Desperate Families in Yemen Are Resorting to Child Marriage and Labor as Coronavirus Spreads
May 26, 2020The coronavirus outbreak in war-ravaged Yemen is pushing more desperate families to resort to “harmful coping mechanisms” like child labor and marrying off their young daughters, the United Nations said Tuesday.
At a virtual briefing, Charlie Yaxley, a spokesman for the U.N. refugee agency, said the economic strain of the outbreak was impacting on some of the most vulnerable members of society.
“We are seeing a growing number of families resorting to harmful coping mechanisms such as begging, child labor, and marrying off children to survive,” he said, adding that U.N. humanitarian programs in the country were “reaching a potential breaking point” under the strain of the outbreak.
Yaxley did not respond to VICE News’ requests for details on the extent of the rise in child marriage and labor. But humanitarian organizations have previously warned that the increased pressures of coronavirus on Yemen — considered by the U.N. to be the world’s largest humanitarian crisis even before the virus hit — would likely result in a rise in both scourges, as poverty-stricken families turned to extreme coping mechanisms.
War and the associated rise in poverty have been the major drivers of the rise in child marriage in Yemen in recent years, according to the U.N. Faced with deepening poverty — the war has shattered Yemen’s economy and left 80 percent of the country dependent on humanitarian aid to survive — growing numbers of families have married off their daughters at young ages, feeling they could no longer afford to provide for them, or that their husbands’ families were better equipped to care for them, according to UNICEF.
READ: Yemen is dealing with war, famine, displacement — and now coronavirus
In an International Rescue Committee report last month, the group said rates of child marriage had tripled in the first three years of the conflict as Yemen’s economy contracted; coronavirus and the lockdown measures to counter it were likely to make the problem worse.
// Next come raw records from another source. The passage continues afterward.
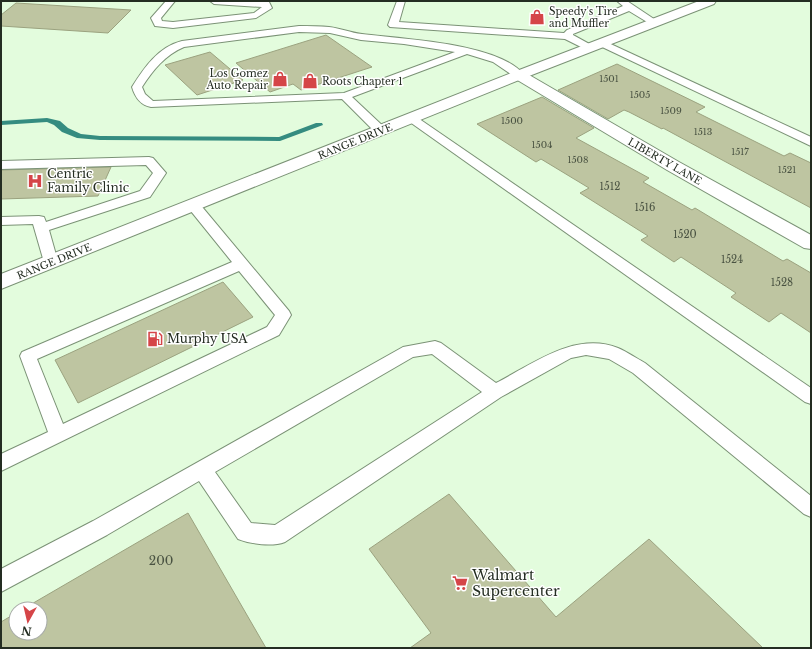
<svg xmlns="http://www.w3.org/2000/svg" width="812" height="649" font-family="'Libre Baskerville',serif">
<style>
.lines{fill:none;stroke-linecap:round;stroke-linejoin:round}
.stream{fill:#358c80;fill-rule:evenodd}
.building{fill:#bec5a1;stroke:#9ba27f}
.service-casing{stroke:#7b9276;stroke-width:2}
.minor-casing{stroke:#7b9276;stroke-width:2}
.tertiary-casing{stroke:#7b9276;stroke-width:2}
.service{fill:#fff;fill-rule:evenodd}
.minor{fill:#fff;fill-rule:evenodd}
.tertiary{fill:#fff;fill-rule:evenodd}
.labels{text-anchor:middle;stroke-width:3;stroke-linejoin:round;paint-order:stroke}
.far-number-label{font-size:9px;fill:#4a5342}
.far-poi-label{font-size:10px;fill:#242d22;stroke:#fff;text-anchor:start}
.far-street-label{font-size:10px;fill:#242d22;stroke:#fff}
.number-label{font-size:10px;fill:#4a5342}
.poi-label{font-size:12px;fill:#242d22;stroke:#fff;text-anchor:start}
.near-number-label{font-size:12px;fill:#4a5342}
.near-poi-label{font-size:14px;fill:#242d22;stroke:#fff;text-anchor:start}
</style>
<rect width="100%" height="100%" fill="#e3fcdd"/>
<g class="lines">
<path class="stream" d="M47 118 60 121 68 128 81 134 100 136 279 137 316 123H322L323 125 280 141 100 140 77 138 62 132 54 125 47 122 1 125V121Z"/>
</g>
<g class="building">
<path d="M16 3 131 10 108 33 1 26V15Z"/>
<path d="M326 35 372 67 301 90 293 84 270 92 236 63Z"/>
<path d="M210 52 243 80 197 95 165 65Z"/>
<path d="M617 64 705 107 696 112 784 156 790 153 811 163V208L663 128 662 129 629 112 624 110 608 119 558 90Z"/>
<path d="M542 97 594 128 576 138 649 178 643 182 692 210 695 208 783 261 787 259 811 273V333L781 313 769 322 731 297 736 293 681 257 674 262 641 240 648 236 580 193 589 188 541 159 536 162 477 124Z"/>
<path d="M111 167 98 196 1 199V170Z"/>
<path d="M223 282 253 317 78 403 55 360Z"/>
<path d="M449 494 556 617 649 539 763 648H410L431 633 369 549Z"/>
<path d="M188 513 266 648H1V622L16 613V633H40V609H23Z"/>
</g>
<g class="lines">
<defs>
<g id="service">
<path d="M166 1H175L161 18 162 21 173 22 254 13 262 7 214 4 210 1H266L269 2 272 8 256 18 173 28 155 26 151 18Z"/>
<path d="M397 1H405L399 22 564 33 567 30 623 6 617 1H627L660 23 658 25H652L629 11 573 34V35L593 46 594 48 593 50 589 51 565 39 390 27 388 25Z"/>
<path d="M299 26C309 26 319 26 329 27 340 28 351 33 362 34 401 39 500 43 524 75L519 78 515 77 493 62 467 54 352 97 385 128 387 131 385 134H377L342 99 151 107C140 105 135 97 132 87 144 68 158 47 182 41ZM299 32 330 33 361 40 404 44 455 52 344 93 153 101 145 94 142 87C153 70 165 55 184 47Z"/>
<path d="M602 40 811 137V146L598 45 597 43Z"/>
<path d="M411 115 415 116 811 388V404L805 402 407 120 405 118 407 116Z"/>
<path d="M149 157 153 158 166 173 150 197 49 230 58 262 56 265 51 267 46 265 44 262 33 224 1 225V217L39 216 44 217 46 222 140 191 153 173 146 165 1 169V161Z"/>
<path d="M193 201 198 202 289 311 291 315 279 335 1 471V454L48 432 20 356 22 352 232 262 186 205 188 202ZM239 271 275 315 267 327 63 424 37 359Z"/>
<path d="M435 341 441 343 496 383C533 364 575 331 618 348 627 352 636 358 645 363L811 496V517L804 514 633 373 609 359 586 355 571 358 501 397 285 542C272 547 251 544 238 539L199 481 107 535 1 592V569L93 521 403 347ZM432 354 482 392 275 525 251 523 215 472 413 357Z"/>
</g>
<path id="minor" d="M519 71 524 72 679 162 811 235V249L804 248 667 170 514 78 512 75 514 72Z"/>
<path id="tertiary" d="M699 1H716L714 4 524 78 1 289V274L514 72Z"/>
</defs>
<use href="#service" class="service-casing"/>
<use href="#minor" class="minor-casing"/>
<use href="#tertiary" class="tertiary-casing"/>
<use href="#service" class="service"/>
<use href="#minor" class="minor"/>
<use href="#tertiary" class="tertiary"/>
</g>
<defs>
<symbol id="shop-bare" viewBox="-9 -9 18 18"><path d="M-5-2.5h2.3a2.7 3.5 0 0 1 5.4 0H5L5.5 6h-11ZM-1.5-2.5h3a1.5 2.3 0 0 0-3 0Z" fill="#d54548" stroke="#fff" stroke-width="2.5" paint-order="stroke"/></symbol>
<symbol id="hospital-bare" viewBox="-9 -9 18 18"><path d="M-5-5h3v3.5h4V-5h3V5h-3V1.5h-4V5h-3Z" fill="#d54548" stroke="#fff" stroke-width="2.5" paint-order="stroke"/></symbol>
<symbol id="fuel-bare" viewBox="-9 -9 18 18"><path d="M-5.5-6h7V0h2V4h1.3V-2.5L3-4.5l.8-.8L6-3V5H2.5V1h-1V6h-7ZM-4.2-4.7v3.2H.2V-4.7Z" fill="#d54548" stroke="#fff" stroke-width="2.5" paint-order="stroke"/></symbol>
<symbol id="supermarket-bare" viewBox="-9 -9 18 18"><path d="M-6-5.5h2.5l.6 2H6L4.5 2H-2.5L-4.4-4H-6ZM-1.5 3.2a1.3 1.3 0 1 0 .1 0ZM3 3.2a1.3 1.3 0 1 0 .1 0Z" fill="#d54548" stroke="#fff" stroke-width="2.5" paint-order="stroke"/></symbol>
</defs>
<g fill-rule="evenodd">
<use href="#shop-bare" x="526" y="6" width="22" height="22"/>
<use href="#shop-bare" x="269" y="68" width="22" height="22"/>
<use href="#shop-bare" x="299" y="70" width="22" height="22"/>
<use href="#hospital-bare" x="24" y="170" width="22" height="22"/>
<use href="#fuel-bare" x="144" y="328" width="22" height="22"/>
<use href="#supermarket-bare" x="449" y="572" width="22" height="22"/>
</g>
<g class="labels">
<g class="far-number-label">
<text x="609" y="82">1501</text>
<text x="640" y="98">1505</text>
<text x="671" y="114">1509</text>
<text x="512" y="124">1500</text>
<text x="703" y="135">1513</text>
<text x="542" y="148">1504</text>
<text x="740" y="155">1517</text>
<text x="578" y="163">1508</text>
<text x="787" y="173">1521</text>
</g>
<g class="far-poi-label">
<text x="549" y="15">Speedy's Tire<tspan x="549" dy="12">and Muffler</tspan></text>
<text x="268" y="77" text-anchor="end">Los Gomez<tspan x="268" dy="12">Auto Repair</tspan></text>
<text x="322" y="85">Roots Chapter 1</text>
</g>
<g class="far-street-label">
<text transform="translate(355 141) rotate(-22)" y="4">RANGE DRIVE</text>
<text transform="translate(665 161) rotate(30)" y="4">LIBERTY LANE</text>
<text transform="translate(54 261) rotate(-22)" y="4">RANGE DRIVE</text>
</g>
<g class="number-label">
<text x="610" y="190">1512</text>
<text x="645" y="211">1516</text>
<text x="685" y="238">1520</text>
<text x="732" y="263">1524</text>
<text x="782" y="286">1528</text>
</g>
<g class="poi-label">
<text x="47" y="178">Centric<tspan x="47" dy="14">Family Clinic</tspan></text>
<text x="167" y="343">Murphy USA</text>
</g>
<g class="near-number-label">
<text x="161" y="565">200</text>
</g>
<g class="near-poi-label">
<text x="472" y="580">Walmart<tspan x="472" dy="16">Supercenter</tspan></text>
</g>
</g>
<rect width="812" height="649" fill="none" stroke="#242d22" stroke-width="4"/>
<g transform="translate(28 621) rotate(188)"><circle r="19" fill="#ffffff" stroke="#a7aba7"/>
<path d="M0-3L7 15L0 10L-7 15Z" fill="#d54548"/>
<text y="-6" font-size="11" font-weight="bold" text-anchor="middle" fill="#242d22">N</text>
</g>
</svg>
World Food Programme spokeswoman Elizabeth Byrs said Tuesday that 2 million children in Yemen were already suffering acute malnutrition, and coronavirus could push many more to the brink.
“The humanitarian situation in Yemen could spin out of control as COVID-19 threatens a population already weakened by years of conflict,” she said.
READ: Coronavirus could cause famines ‘of biblical proportions’ around the world
Ravaged by years of war since Houthi rebels ousted the government from power in the capital Sanaa, prompting a Saudi-led military coalition to intervene in March 2015, Yemen is considered one of the countries most vulnerable to a coronavirus outbreak. A third of the country’s 10 million people are facing famine, while more than 3 million are displaced and living in overcrowded settlements where social distancing and proper hygiene are impossible.
Since the country confirmed its first COVID case last month, 44 people have died from the virus, according to officials. But humanitarian groups working in the country say they believe the true death toll is much higher, due to the low rate of testing — just 31 tests per million people — and the surging numbers of deaths with suspected symptoms, resulting in overflowing cemeteries.
Earlier this month, Save the Children said nearly 400 people were reported to have died of coronavirus-like symptoms in one week in the city of Aden alone. It said that several hospitals in the city had shut down and medical staff were refusing to go to work due to a lack of proper PPE.
And Doctors Without Borders, which runs the only dedicated COVID-19 treatment center in southern Yemen, said the 68 deaths it had seen in the facility in Aden was only the tip of the iceberg.
“It is plain that we are seeing a really bad outbreak in Aden,” Caroline Seguin, the organization’s operations manager for Yemen, told VICE News Tuesday.
“We know that we are only seeing a small fraction of the sick and dying in the city, however, with the authorities reporting 80 or even 90 burials a day, up from the pre-outbreak normal of ten.”
READ: Coronavirus is so bad that Saudi Arabia called a ceasefire in Yemen’s ‘nightmare’ civil war
She said that many patients were arriving at the hospital severely hypoxic — lacking in oxygen — suggesting that many more were seriously sick and dying at home.
“People are gasping for breath like a fish out of water, and often dying quickly after arrival despite being put on oxygen,” she said. “We are really seeing how deadly this disease can be, and many of the people dying in Aden are 40-60 years old, which is quite a bit younger than the average age of those people who died in Europe.”